16. Consistency in the dying declaration, therefore, is a very relevant factor. Such a relevant factor cannot be ignored. When a contradictory and inconsistent stand is taken by the deceased herself in different dying declarations, they should not be accepted on their face value. In any event, as a rule of prudence, corroboration must be sought from other evidence brought on record."
14. In view of the law explained hereinabove, we feel that it will not be safe to rely on the Dying Declarations, by which the deceased blamed the accused persons. There is no other evidence on record which could warrant conviction of the accused.
:: O R D E R ::
i. Both the Appeals are allowed.
ii. We set aside the order of conviction and sentence passed by the Additional Sessions Judge, Mumbai in Sessions Case No.24 of 1993 against the Appellant-original accused No.1, Amin Pyarali Bhimjibhai Charniya, in Criminal Appeal No.1308 of 2003 and Appellant-original accused No.2, Pyarali Bhimjibhai Charniya, and Appellant-original accused No.3, Smt. Dilshad Abunaker Mansuri, in Criminal Appeal No.1271 of 2003.
iii. In the light of the above discussion, the convictions will have to be set aside and same are accordingly set aside.

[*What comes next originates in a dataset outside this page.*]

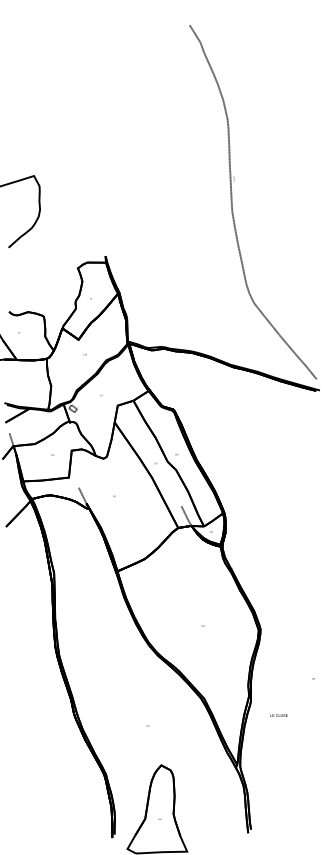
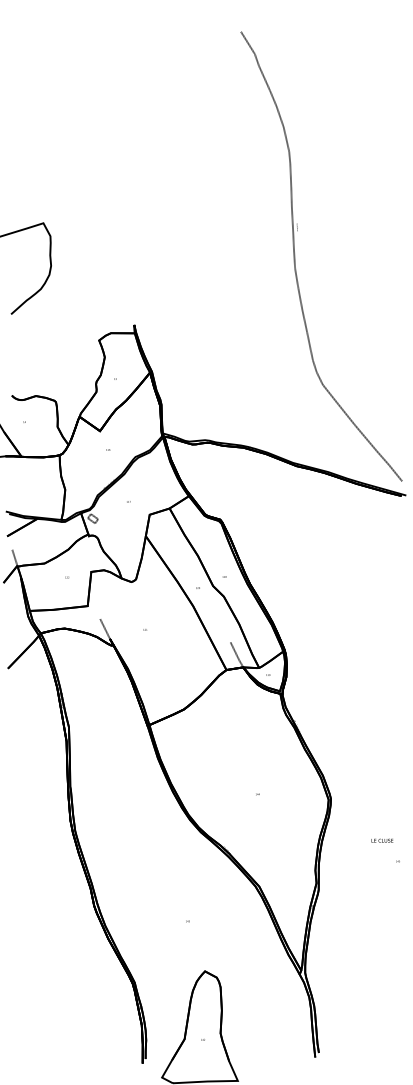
text: (278, 715) -> (381, 840), moved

iv. We hereby direct that the Appellant, original accused No.1 Amin Pyarali Bhimjibhai Charniya, who is in jail, be released forthwith, if not required in any other case. We also direct that the bail bonds of the appellants, accused Nos.2 and 3, namely, Pyarali Bhimjibhai Charniya and Smt. Dilshad Abunaker Mansuri, shall stand cancelled.
v. Fine amount, if paid, be returned back to the respective appellants.